If any of the value in `include_scale` is true, then the transform output will
change, and the lowpass will be a tuple.
E.g.
.. code:: python
from pytorch_wavelets import DTCWTForward
xfm1 = DTCWTForward(J=3)
xfm2 = DTCWTForward(J=3, include_scale=True)
xfm3 = DTCWTForward(J=3, include_scale=[False, True, True])
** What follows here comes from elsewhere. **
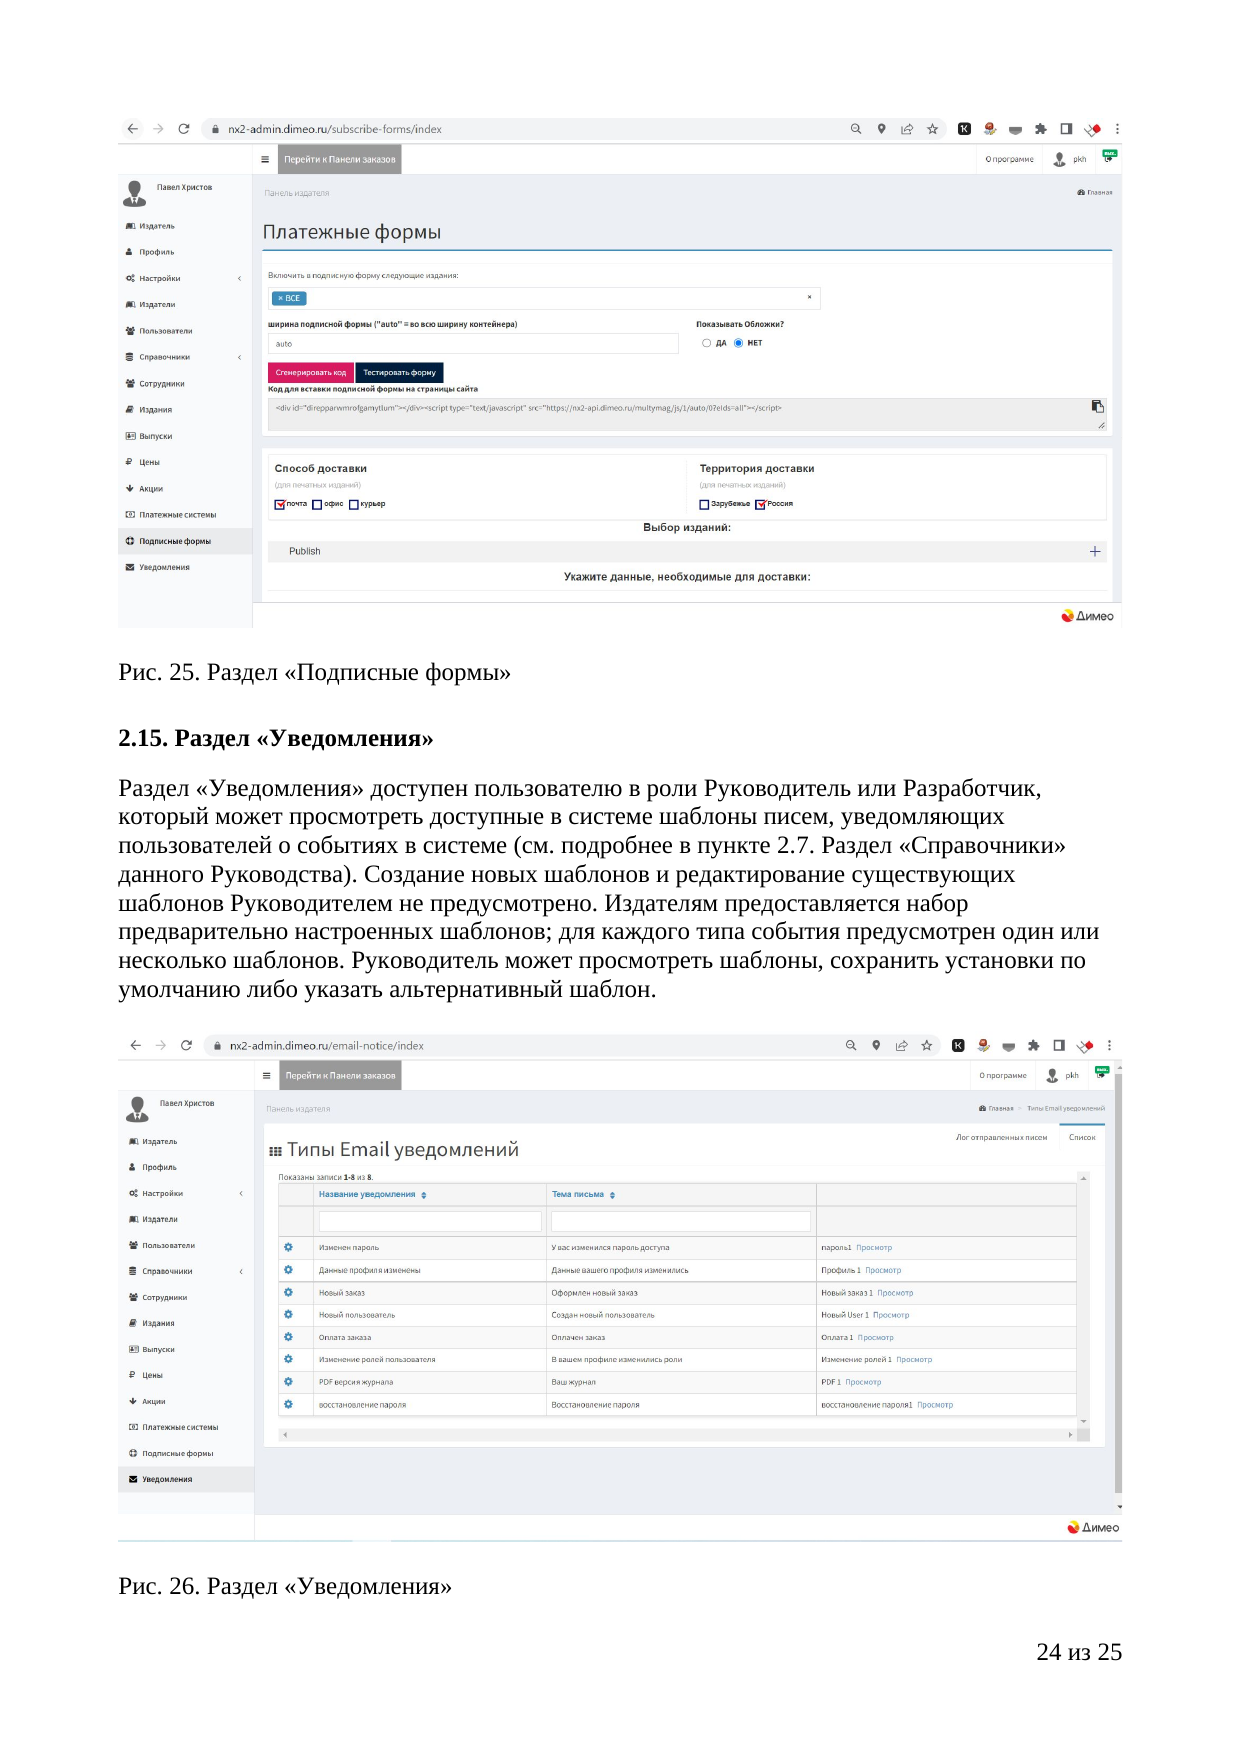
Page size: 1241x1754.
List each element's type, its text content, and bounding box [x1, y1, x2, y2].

x = torch.randn(1, 1, 64, 64)
yl, yh = xfm1(x)
print(yl.shape)
>>> torch.Size([1, 1, 16, 16])
# Now do xfm2 which will give back all scales
yl, yh = xfm2(x)
for l in yl:
print(yl.shape)
>>> torch.Size([1, 1, 64, 64])
>>> torch.Size([1, 1, 32, 32])
>>> torch.Size([1, 1, 16, 16])
# Now do xfm3 which will give back the last two scales
yl, yh = xfm3(x)
for l in yl:
print(yl.shape)
>>> torch.Size([0])
>>> torch.Size([1, 1, 32, 32])
>>> torch.Size([1, 1, 16, 16])
Note that to do the inverse transform, you have to give the final lowpass
output. You can provide None to indicate it's all zeros, but you cannot provide
all the intermediate lowpasses.